PLaMo-100B is a 100B model pre-trained on English and Japanese open datasets, developed by Preferred Elements, Inc.
PLaMo-100B is released under both Commercial and Non-Commercial Licenses. Please check the
LICENSE
for
non-commercial
use, both Japanese version and English version of the license are available. For
commercial
use, please contact us via this
form
(Japanese Only).
NOTE
: This model has
NOT
been instruction-tuned for chat dialog or other downstream tasks. We provide instruction-tuned version of PLaMo-100B model via our API and solution packages. Please check our official PLaMo
website
(Japanese only) for details.
Usage
Requirements
numpy
sentencepiece
torch
transformers
Use a pipeline as a high-level helper
import transformers
pipeline = transformers.pipeline("text-generation", model="pfnet/plamo-100b", trust_remote_code=True)
print(pipeline("The future of artificial intelligence technology is ", max_new_tokens=32))
We trained PLaMo-100B in two phases, phase 1 with 1.5T tokens and phase 2 with 0.5T tokens.
The percentage of datasets in each phase is shown in the following table.
1.5T (phase 1)
0.5T (phase 2)
RefinedWeb (English)
42%
17%
Other English Dataset
28%
33%
Proprietary CommonCrawl-JP
18%
46%
Other Japanese Dataset
12%
4%
Tokenizer
PLaMo-100B uses sentencepiece tokenizer which is trained on a subset of the datasets for model pre-training.

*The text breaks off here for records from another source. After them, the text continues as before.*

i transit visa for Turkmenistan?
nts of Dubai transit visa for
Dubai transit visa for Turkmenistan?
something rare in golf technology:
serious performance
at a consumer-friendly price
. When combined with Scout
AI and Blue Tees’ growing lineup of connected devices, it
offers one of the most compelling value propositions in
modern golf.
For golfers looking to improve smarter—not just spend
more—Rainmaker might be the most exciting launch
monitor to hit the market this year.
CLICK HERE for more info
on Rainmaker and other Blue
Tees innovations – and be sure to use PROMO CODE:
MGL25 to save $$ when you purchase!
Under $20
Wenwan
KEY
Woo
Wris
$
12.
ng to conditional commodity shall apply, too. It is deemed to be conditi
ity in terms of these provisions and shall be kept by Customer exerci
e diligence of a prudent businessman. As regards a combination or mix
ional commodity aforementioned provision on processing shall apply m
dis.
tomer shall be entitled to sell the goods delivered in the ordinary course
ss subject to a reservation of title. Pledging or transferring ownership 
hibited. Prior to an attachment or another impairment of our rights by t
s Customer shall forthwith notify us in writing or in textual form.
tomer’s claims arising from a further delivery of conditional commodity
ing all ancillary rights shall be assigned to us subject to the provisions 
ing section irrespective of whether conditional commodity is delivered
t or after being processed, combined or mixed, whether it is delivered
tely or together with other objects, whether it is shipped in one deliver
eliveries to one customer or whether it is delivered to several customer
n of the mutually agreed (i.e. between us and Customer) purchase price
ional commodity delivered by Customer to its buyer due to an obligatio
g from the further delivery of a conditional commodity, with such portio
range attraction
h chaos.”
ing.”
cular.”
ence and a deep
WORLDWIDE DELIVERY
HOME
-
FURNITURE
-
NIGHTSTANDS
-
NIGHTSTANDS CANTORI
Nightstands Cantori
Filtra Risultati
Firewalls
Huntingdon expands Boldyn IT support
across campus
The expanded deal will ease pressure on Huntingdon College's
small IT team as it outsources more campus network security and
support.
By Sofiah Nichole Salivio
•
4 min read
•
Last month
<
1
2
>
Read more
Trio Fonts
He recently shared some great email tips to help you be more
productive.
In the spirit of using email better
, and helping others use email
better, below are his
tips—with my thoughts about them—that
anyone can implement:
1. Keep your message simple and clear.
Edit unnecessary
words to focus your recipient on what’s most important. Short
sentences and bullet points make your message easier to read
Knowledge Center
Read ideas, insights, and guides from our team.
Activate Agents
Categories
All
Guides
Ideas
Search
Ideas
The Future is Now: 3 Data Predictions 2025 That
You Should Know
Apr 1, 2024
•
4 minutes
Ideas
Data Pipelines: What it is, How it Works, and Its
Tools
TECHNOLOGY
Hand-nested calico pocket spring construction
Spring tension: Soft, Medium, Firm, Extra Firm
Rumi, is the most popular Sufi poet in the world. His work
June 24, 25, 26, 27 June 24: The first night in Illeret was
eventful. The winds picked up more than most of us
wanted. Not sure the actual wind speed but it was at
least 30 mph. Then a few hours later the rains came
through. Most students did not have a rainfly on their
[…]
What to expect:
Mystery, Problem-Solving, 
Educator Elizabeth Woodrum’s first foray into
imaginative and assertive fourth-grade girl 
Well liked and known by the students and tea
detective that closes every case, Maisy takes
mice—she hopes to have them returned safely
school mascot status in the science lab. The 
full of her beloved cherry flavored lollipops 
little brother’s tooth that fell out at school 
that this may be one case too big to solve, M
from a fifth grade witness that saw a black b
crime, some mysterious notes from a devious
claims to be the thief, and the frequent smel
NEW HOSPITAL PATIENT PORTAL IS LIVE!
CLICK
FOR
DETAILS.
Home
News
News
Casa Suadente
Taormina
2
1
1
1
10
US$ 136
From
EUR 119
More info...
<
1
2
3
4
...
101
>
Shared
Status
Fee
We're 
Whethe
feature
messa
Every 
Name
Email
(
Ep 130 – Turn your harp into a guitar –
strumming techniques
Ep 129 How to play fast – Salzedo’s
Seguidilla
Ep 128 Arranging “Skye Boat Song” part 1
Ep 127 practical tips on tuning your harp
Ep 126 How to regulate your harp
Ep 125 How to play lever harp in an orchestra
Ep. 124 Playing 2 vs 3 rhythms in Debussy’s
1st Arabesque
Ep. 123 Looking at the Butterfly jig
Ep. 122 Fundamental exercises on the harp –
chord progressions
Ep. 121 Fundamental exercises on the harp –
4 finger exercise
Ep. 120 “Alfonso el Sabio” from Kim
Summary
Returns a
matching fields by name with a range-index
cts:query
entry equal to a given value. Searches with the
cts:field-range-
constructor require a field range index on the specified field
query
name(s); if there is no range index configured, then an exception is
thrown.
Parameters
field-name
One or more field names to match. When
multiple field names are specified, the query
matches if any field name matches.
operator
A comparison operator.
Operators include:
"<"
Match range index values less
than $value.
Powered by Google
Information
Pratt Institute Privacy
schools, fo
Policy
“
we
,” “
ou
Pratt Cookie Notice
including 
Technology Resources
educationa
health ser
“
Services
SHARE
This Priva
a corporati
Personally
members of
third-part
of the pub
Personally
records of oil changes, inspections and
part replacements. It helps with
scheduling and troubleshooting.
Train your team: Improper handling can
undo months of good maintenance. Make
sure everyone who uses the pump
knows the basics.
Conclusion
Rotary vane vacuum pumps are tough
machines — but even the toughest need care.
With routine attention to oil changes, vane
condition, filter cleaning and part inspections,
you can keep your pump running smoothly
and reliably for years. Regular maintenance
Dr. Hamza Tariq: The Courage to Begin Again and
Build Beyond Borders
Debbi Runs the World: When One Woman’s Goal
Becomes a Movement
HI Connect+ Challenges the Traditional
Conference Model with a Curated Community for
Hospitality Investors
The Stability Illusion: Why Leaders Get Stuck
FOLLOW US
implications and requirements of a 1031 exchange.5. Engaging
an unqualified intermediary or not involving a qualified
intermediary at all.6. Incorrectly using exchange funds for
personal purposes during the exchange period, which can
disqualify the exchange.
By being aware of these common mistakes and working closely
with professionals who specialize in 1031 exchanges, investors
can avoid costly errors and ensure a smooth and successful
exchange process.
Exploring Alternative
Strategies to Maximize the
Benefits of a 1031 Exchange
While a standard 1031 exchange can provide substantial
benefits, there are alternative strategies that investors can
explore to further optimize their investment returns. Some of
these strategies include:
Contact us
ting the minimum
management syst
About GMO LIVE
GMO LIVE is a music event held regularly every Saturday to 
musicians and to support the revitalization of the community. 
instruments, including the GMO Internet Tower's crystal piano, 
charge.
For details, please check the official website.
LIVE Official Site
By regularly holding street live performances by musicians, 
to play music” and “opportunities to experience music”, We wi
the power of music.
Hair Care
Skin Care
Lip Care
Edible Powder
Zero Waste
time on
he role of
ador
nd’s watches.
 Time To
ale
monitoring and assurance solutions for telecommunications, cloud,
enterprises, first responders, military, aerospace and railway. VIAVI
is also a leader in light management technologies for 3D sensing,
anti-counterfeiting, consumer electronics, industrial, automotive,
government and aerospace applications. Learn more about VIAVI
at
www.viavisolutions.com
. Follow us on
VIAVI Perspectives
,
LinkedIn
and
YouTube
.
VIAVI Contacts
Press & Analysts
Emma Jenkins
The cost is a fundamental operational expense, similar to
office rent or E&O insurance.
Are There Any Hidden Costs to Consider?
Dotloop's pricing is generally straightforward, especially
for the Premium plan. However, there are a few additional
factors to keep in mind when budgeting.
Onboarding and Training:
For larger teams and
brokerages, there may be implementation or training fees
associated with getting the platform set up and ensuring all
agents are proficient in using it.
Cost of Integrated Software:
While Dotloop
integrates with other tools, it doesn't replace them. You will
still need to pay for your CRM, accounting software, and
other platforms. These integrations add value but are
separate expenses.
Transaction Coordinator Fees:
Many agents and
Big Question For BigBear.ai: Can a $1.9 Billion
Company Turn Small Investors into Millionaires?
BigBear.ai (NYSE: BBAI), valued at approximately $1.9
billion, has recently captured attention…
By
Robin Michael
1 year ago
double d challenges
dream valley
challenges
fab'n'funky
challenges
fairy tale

PLaMo-100B is a new technology that carries risks with use. Testing conducted to date has been in English and Japanese, and has not covered, nor could it cover all scenarios. For these reasons, as with all LLMs, PLaMo-100B’s potential outputs cannot be predicted in advance, and the model may in some instances produce inaccurate, biased or other objectionable responses to user prompts. Therefore, before deploying any applications of PLaMo-100B, developers should perform safety testing and tuning tailored to their specific applications of the model.
How to cite
@article{plamo100b,
author = {Kenshin Abe, Kaizaburo Chubachi, Yasuhiro Fujita, Yuta Hirokawa, Kentaro Imajo, Toshiki Kataoka, Hiroyoshi Komatsu, Hiroaki Mikami, Tsuguo Mogami, Shogo Murai, Kosuke Nakago, Daisuke Nishino, Toru Ogawa, Daisuke Okanohara, Yoshihiko Ozaki, Shotaro Sano, Shuji Suzuki, Tianqi Xu, Toshihiko Yanase (Preferred Elements, Inc.)},
title = {PLaMo-100B: A Ground-Up Language Model Designed for Japanese Proficiency},
year = {2024},
url = {https://arxiv.org/abs/2410.07563},
journal = {arXiv}
}
Acknowledgement
This model is trained under the project, “Research and Development Project of the Enhanced Infrastructures for Post 5G Information and Communication System” (JPNP 20017), subsidized by the New Energy and Industrial Technology Development Organization (NEDO).
Runs of pfnet plamo-100b on huggingface.co
83
Total runs
0
24-hour runs
-6
3-day runs
-21
7-day runs
-30
30-day runs
More Information About plamo-100b huggingface.co Model
plamo-100b huggingface.co is an AI model on huggingface.co that provides plamo-100b's model effect (), which can be used instantly with this pfnet plamo-100b model. huggingface.co supports a free trial of the plamo-100b model, and also provides paid use of the plamo-100b. Support call plamo-100b model through api, including Node.js, Python, http.
plamo-100b huggingface.co is an online trial and call api platform, which integrates plamo-100b's modeling effects, including api services, and provides a free online trial of plamo-100b, you can try plamo-100b online for free by clicking the link below.
pfnet plamo-100b online free url in huggingface.co:
plamo-100b is an open source model from GitHub that offers a free installation service, and any user can find plamo-100b on GitHub to install. At the same time, huggingface.co provides the effect of plamo-100b install, users can directly use plamo-100b installed effect in huggingface.co for debugging and trial. It also supports api for free installation.